On Wed, Sep 07, 2005 at 04:05:48PM -0400, Patrick W. Gilmore wrote:
> On Sep 7, 2005, at 3:59 PM, Rich Kulawiec wrote:
> >On Wed, Sep 07, 2005 at 03:10:12PM +0100,  
> >Michael.Dillon@btradianz.com wrote:
> >
> >>Every company has to obey the laws of the jurisdictions
> >>in which they do business, and for international
> >>companies, that list of jurisdictions can be very,
> >>very long.
> >
> >Obeying the (local) law is, in most cases, very reasonable.
> >
> >But when presented with *that* request from *that* government, the  
> >correct
> >response -- from anyone with a conscience and a spine -- is "go to  
> >hell".
> 
> Not in *that* country, it's not.  You knew the rules before you  
> crossed the border.  If you are there, you have to follow the rules.
> 
> There is an argument to be made for not being in "that country" to  
> begin with, but if you are there, you better comply.

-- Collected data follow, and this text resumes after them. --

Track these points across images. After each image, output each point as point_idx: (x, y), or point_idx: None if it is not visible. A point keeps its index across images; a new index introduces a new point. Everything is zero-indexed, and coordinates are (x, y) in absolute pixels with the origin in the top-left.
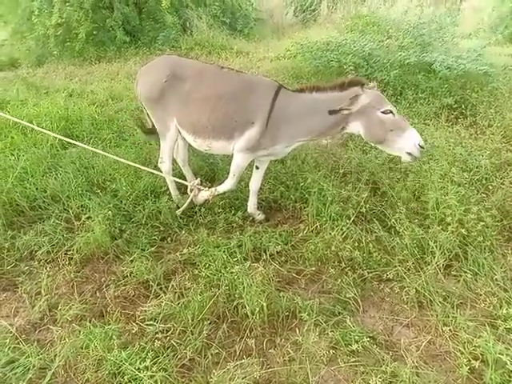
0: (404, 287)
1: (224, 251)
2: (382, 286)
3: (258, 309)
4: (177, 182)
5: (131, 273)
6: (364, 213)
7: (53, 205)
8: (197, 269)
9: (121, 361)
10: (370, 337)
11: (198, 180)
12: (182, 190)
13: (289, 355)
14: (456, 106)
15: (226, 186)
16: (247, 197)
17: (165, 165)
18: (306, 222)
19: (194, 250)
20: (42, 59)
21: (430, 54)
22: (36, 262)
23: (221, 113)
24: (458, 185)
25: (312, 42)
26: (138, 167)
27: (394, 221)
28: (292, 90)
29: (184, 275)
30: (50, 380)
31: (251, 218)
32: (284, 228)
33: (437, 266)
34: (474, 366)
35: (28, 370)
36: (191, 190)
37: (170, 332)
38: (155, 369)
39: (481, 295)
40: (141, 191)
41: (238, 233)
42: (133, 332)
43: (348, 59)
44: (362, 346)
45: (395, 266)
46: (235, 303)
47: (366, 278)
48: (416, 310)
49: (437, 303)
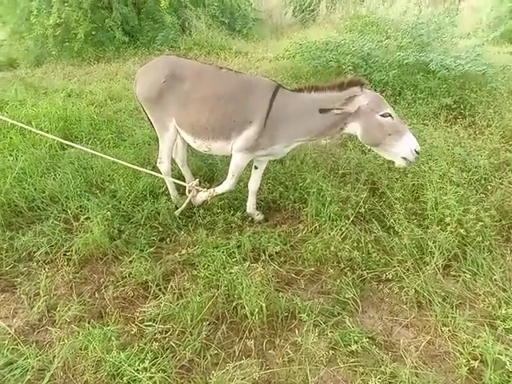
0: (403, 287)
1: (223, 252)
2: (381, 286)
3: (257, 309)
4: (176, 183)
5: (130, 273)
6: (363, 213)
7: (51, 205)
8: (196, 269)
9: (120, 362)
10: (369, 337)
11: (196, 181)
12: (180, 190)
13: (288, 356)
14: (455, 106)
15: (225, 186)
16: (246, 197)
17: (164, 165)
18: (305, 222)
19: (193, 251)
20: (41, 59)
21: (428, 54)
22: (34, 263)
23: (220, 113)
24: (457, 185)
25: (311, 42)
26: (134, 168)
27: (392, 221)
28: (291, 89)
29: (183, 276)
30: (48, 381)
31: (250, 219)
32: (283, 228)
33: (436, 267)
34: (474, 367)
35: (27, 371)
36: (189, 191)
37: (169, 333)
38: (154, 370)
39: (480, 295)
40: (139, 192)
41: (237, 233)
42: (132, 333)
43: (347, 59)
44: (361, 346)
45: (394, 267)
46: (234, 304)
47: (365, 279)
48: (415, 310)
49: (436, 303)
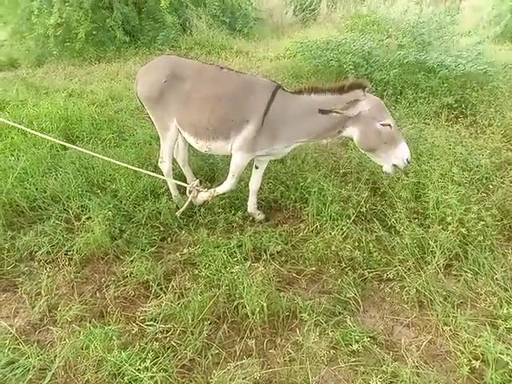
0: (404, 287)
1: (224, 251)
2: (382, 285)
3: (258, 309)
4: (176, 183)
5: (131, 273)
6: (364, 212)
7: (53, 205)
8: (197, 269)
9: (121, 361)
10: (370, 337)
11: (197, 181)
12: (181, 189)
13: (289, 355)
14: (456, 105)
15: (226, 186)
16: (247, 197)
17: (165, 165)
18: (306, 221)
19: (194, 250)
20: (42, 59)
21: (429, 53)
22: (36, 263)
23: (220, 113)
24: (459, 184)
25: (312, 42)
26: (134, 169)
27: (394, 220)
28: (290, 91)
29: (184, 275)
30: (49, 381)
31: (251, 218)
32: (284, 228)
33: (437, 266)
34: (475, 366)
35: (28, 370)
36: (190, 192)
37: (170, 332)
38: (155, 369)
39: (481, 295)
40: (141, 191)
41: (238, 233)
42: (133, 332)
43: (348, 58)
44: (362, 346)
45: (395, 266)
46: (235, 303)
47: (367, 278)
48: (416, 309)
49: (437, 303)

So, let's do the logic, as this is a simple schoolchild exercise.

If one has a conscience and a spine, then one says no to this kind of
request.

If one is in mainland China to do business, one is compelled not to say
no to this kind of request.

>From the first statement, if one does not to say no to this kind of
request, then one does not have a conscience or a spine.

Let us take as given that if one is compelled to do something, that is
to say that one is doing it, as that is the meaning of compel.

Therefore, if one is in mainland China to do business, then one does not
have a conscience or a spine.

As I said, this is simple schoolchild logic, the kind we all supposedly
learned in school.  One may argue with the premises, but if one accepts
the premises, one may not argue with the conclusion.